* [WHAT TO DO]
Reproduce each line of the rows below word for word, keeping the same order and spelling.

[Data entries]
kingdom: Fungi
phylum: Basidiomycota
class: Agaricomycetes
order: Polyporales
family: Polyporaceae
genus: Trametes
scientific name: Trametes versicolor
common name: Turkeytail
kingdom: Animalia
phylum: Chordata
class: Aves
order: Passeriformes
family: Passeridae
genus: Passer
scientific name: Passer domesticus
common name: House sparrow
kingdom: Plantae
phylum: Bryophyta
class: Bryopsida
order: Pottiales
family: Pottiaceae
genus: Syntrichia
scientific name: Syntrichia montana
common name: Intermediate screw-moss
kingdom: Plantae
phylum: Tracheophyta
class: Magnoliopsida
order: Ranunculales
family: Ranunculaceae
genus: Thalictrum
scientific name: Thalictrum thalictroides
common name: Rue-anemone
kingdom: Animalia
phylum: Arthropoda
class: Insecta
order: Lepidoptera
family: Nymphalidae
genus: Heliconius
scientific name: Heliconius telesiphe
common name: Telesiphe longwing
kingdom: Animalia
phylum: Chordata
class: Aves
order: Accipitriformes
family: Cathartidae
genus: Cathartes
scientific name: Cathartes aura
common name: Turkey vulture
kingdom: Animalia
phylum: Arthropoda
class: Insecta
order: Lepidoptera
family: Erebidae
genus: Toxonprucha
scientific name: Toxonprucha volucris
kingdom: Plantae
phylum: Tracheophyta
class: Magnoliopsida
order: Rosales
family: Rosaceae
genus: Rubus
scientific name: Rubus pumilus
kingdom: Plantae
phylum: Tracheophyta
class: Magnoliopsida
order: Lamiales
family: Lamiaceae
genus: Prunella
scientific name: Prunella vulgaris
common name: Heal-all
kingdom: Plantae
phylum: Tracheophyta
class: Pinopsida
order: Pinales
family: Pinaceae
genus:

* [ANSWER]
kingdom: Fungi
phylum: Basidiomycota
class: Agaricomycetes
order: Polyporales
family: Polyporaceae
genus: Trametes
scientific name: Trametes versicolor
common name: Turkeytail
kingdom: Animalia
phylum: Chordata
class: Aves
order: Passeriformes
family: Passeridae
genus: Passer
scientific name: Passer domesticus
common name: House sparrow
kingdom: Plantae
phylum: Bryophyta
class: Bryopsida
order: Pottiales
family: Pottiaceae
genus: Syntrichia
scientific name: Syntrichia montana
common name: Intermediate screw-moss
kingdom: Plantae
phylum: Tracheophyta
class: Magnoliopsida
order: Ranunculales
family: Ranunculaceae
genus: Thalictrum
scientific name: Thalictrum thalictroides
common name: Rue-anemone
kingdom: Animalia
phylum: Arthropoda
class: Insecta
order: Lepidoptera
family: Nymphalidae
genus: Heliconius
scientific name: Heliconius telesiphe
common name: Telesiphe longwing
kingdom: Animalia
phylum: Chordata
class: Aves
order: Accipitriformes
family: Cathartidae
genus: Cathartes
scientific name: Cathartes aura
common name: Turkey vulture
kingdom: Animalia
phylum: Arthropoda
class: Insecta
order: Lepidoptera
family: Erebidae
genus: Toxonprucha
scientific name: Toxonprucha volucris
kingdom: Plantae
phylum: Tracheophyta
class: Magnoliopsida
order: Rosales
family: Rosaceae
genus: Rubus
scientific name: Rubus pumilus
kingdom: Plantae
phylum: Tracheophyta
class: Magnoliopsida
order: Lamiales
family: Lamiaceae
genus: Prunella
scientific name: Prunella vulgaris
common name: Heal-all
kingdom: Plantae
phylum: Tracheophyta
class: Pinopsida
order: Pinales
family: Pinaceae
genus:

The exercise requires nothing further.